I’m a big fan of the Ripple Music family. They have been quietly (or loudly depending on your take on it) assembling a catalogue of artists who all share a love of retro sounding, ass kicking, bootie shaking rock and roll. Of course there is a case to shrug and say that everyone is doing the retro thing these days, but Ripple have artists like the UK’s Grifter, Washington’s Mos Generator and Dallas’ Mothership to name but a few, who have all delivered quality, fresh sounding music and in turn Ape Machine‘s recorded output has been no less impressive.
Having released three studio albums since 2010, culminating with 2013’s strong showing Mangled By The Machine, the band have forged a reputation for delivering solid, above par rock n roll action that plants one foot firmly in the heady seventies scene that inspired Led Zeppelin et al and the other in the modern age. A lazy comparison (which I’ll make anyway) would be Gentlemen’s Pistols, or a couple of their labels mates, but never the less Portland Oregon’s Ape Machine have become a decent live act and have the studio chops to back it up.
Weighted firmly towards material from their latest (and arguably strongest) release on paper Live At Freak Valleyhas all the ingredients for a triumphant set. And here is possibly the problem; I so wanted to love Live At Freak Valley, I really did, but it falls a little flat.
When you consider the staple of live albums, you think of the roar of the crowd when Dickinson cries, ‘Scream for me Long Beach’ on Iron Maiden’s classic Live After Death, the raw energy of Kiss Alive or Arya’s introductions on Decade Of Aggression.
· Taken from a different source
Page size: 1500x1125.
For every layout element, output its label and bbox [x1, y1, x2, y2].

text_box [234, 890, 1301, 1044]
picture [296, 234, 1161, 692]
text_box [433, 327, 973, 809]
By contrast Live At Freak Valleyseems to have been drawn straight off the mixing desk, which makes for a good band sound, but has rendered a key component of the live album, the audience, little more than a muffled, occasional after thought in between songs, which is a crying shame.
The band themselves bristle with energy and passion, that much is evident, vocalist Caleb Heinze has a great voice as he easily demonstrates on The Sun and their cover of Black Knight is extremely fun despite the histrionic shrieking that heralds the end, it’s just a shame it is not exactly brimming with crowd interaction.
The band is tight and highlights like Strange Are The People and Gun You Down with it’s up tempo shift show the calibre of the material and the performers as Ian Watts on guitar, alternates between cutting a funky groove or a more driving hard rock edge, but it feels like you are listening to the band rehearse rather than getting the feeling of a room full of people going, ahem, Ape Shit.
Of the eleven song set, it serves as more of a ‘best of’ rather than an essential listen, Everybody Bleeds, Angry Man, Mangled By The Machineare here alongside the aforementioned Black Knight as well as ferocious opener Wear Me Out are all executed well, but I was hoping to feel the energy of the crowd, how it affected the performers and sadly it is not only lacking, but feels like a huge hole at times.
Naturally Ape Machine have come a long way in 6 years and recorded some great material – most of which is on display on Live At Freak Valley – so you can forgive them for concentrating on the quality they bring when performing that material live, but I’m not really sure it necessitated such an invested release.
One for the completist, a shame really as it feels like a missed opportunity.